**TEXTO FORNECIDO:**
--------------------------------------------------
Lalo Oliveira disse...

Ah... a nostalgia. rs
Pensei que a visão fosse mais ligada à memória.

Débora Francischini disse...

Quantos cheirinhos nossa memória guarda! São lembranças que por menor que seja, se sentimos um perfume seja bom ou não, lá vai nossa cabecinha funcionando de encontro ao passado, as lembranças acabam se tornando quase reais. E quando são lembranças boas então, ah... delícia de sentimento que nos faz seguir o cheiro, sentí-lo completamente...

Parabéns pelo belíssimo texto. Amei como você o conduzio, com belas palavras e sentimentos doces.

Thiago César Lima disse...

Otimo post!!
Eu sinto o cheiro até nos acontecimentos e nas emoções achava que era só comigo...!!

Fábio Flora disse...

O cheiro das provas e trabalhos de escola rodados no mimeógrafo, cheiro forte do álcool, da tinta roxinha, também senti. Muitas vezes. Como muitas vezes senti o cheiro quentinho dos pastéis que Vó Marieta preparava; dos sabonetes Phebo que Vó Marinete usa até hoje; do bolo mesclado de Mãe no lanche da tarde, enquanto passava o Xou da Xuxa "do dia" no videocassete (Mãe gravava o programa todo santo dia, para que eu, que estudava de manhã, pudesse vê-lo); dos pacotes de figurinha que a gente comprava no jornaleiro; dos estofados do Corcel II de Pai; do pequeno hotel Monte Azul, em São Lourenço; da caixa enorme de papelão que guardava nossos brinquedos; da bala, do capim, do chulé; de uma infância superincrível!...
--------------------------------------------------
**BLOCO DE DADOS:**
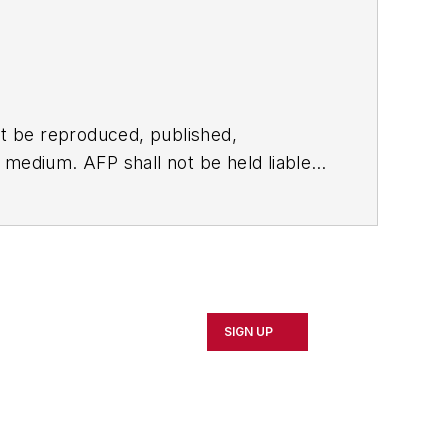
t be reproduced, published,
ny medium. AFP shall not be held liable
ken in consequence.
SIGN UP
--------------------------------------------------
**EXPLORE O MATERIAL:**
1 > Reproduza um trecho dos comentários sobre cheiros e lembranças: comece nas palavras "Lalo Oliveira disse..." e pare depois de "cheiro, sentí-lo completamente...".
2 > Nos comentários sobre cheiros e lembranças, de que marca são os sabonetes que Vó Marinete usa até hoje?
3 > Transforme em lista o parágrafo dos comentários sobre cheiros e lembranças que começa com "O cheiro das provas e trabalhos de escola", mantendo os principais fatos.
O material foi tirado de outra fonte.

**PROBLEMAS RESOLVIDOS:**
1 >
Lalo Oliveira disse...

Ah... a nostalgia. rs
Pensei que a visão fosse mais ligada à memória.

Débora Francischini disse...

Quantos cheirinhos nossa memória guarda! São lembranças que por menor que seja, se sentimos um perfume seja bom ou não, lá vai nossa cabecinha funcionando de encontro ao passado, as lembranças acabam se tornando quase reais. E quando são lembranças boas então, ah... delícia de sentimento que nos faz seguir o cheiro, sentí-lo completamente...

2 > Phebo.

3 >
- Provas e trabalhos de escola rodados no mimeógrafo, com cheiro forte de álcool e de tinta roxa
- Pastéis quentinhos que Vó Marieta preparava
- Sabonetes Phebo, que Vó Marinete usa até hoje
- Bolo mesclado de Mãe no lanche da tarde, enquanto passava o Xou da Xuxa no videocassete (Mãe gravava o programa todo dia para quem estudava de manhã poder assistir)
- Pacotes de figurinha comprados no jornaleiro
- Estofados do Corcel II de Pai
- Pequeno hotel Monte Azul, em São Lourenço
- Caixa enorme de papelão onde ficavam os brinquedos
- Bala, capim e chulé de uma infância superincrível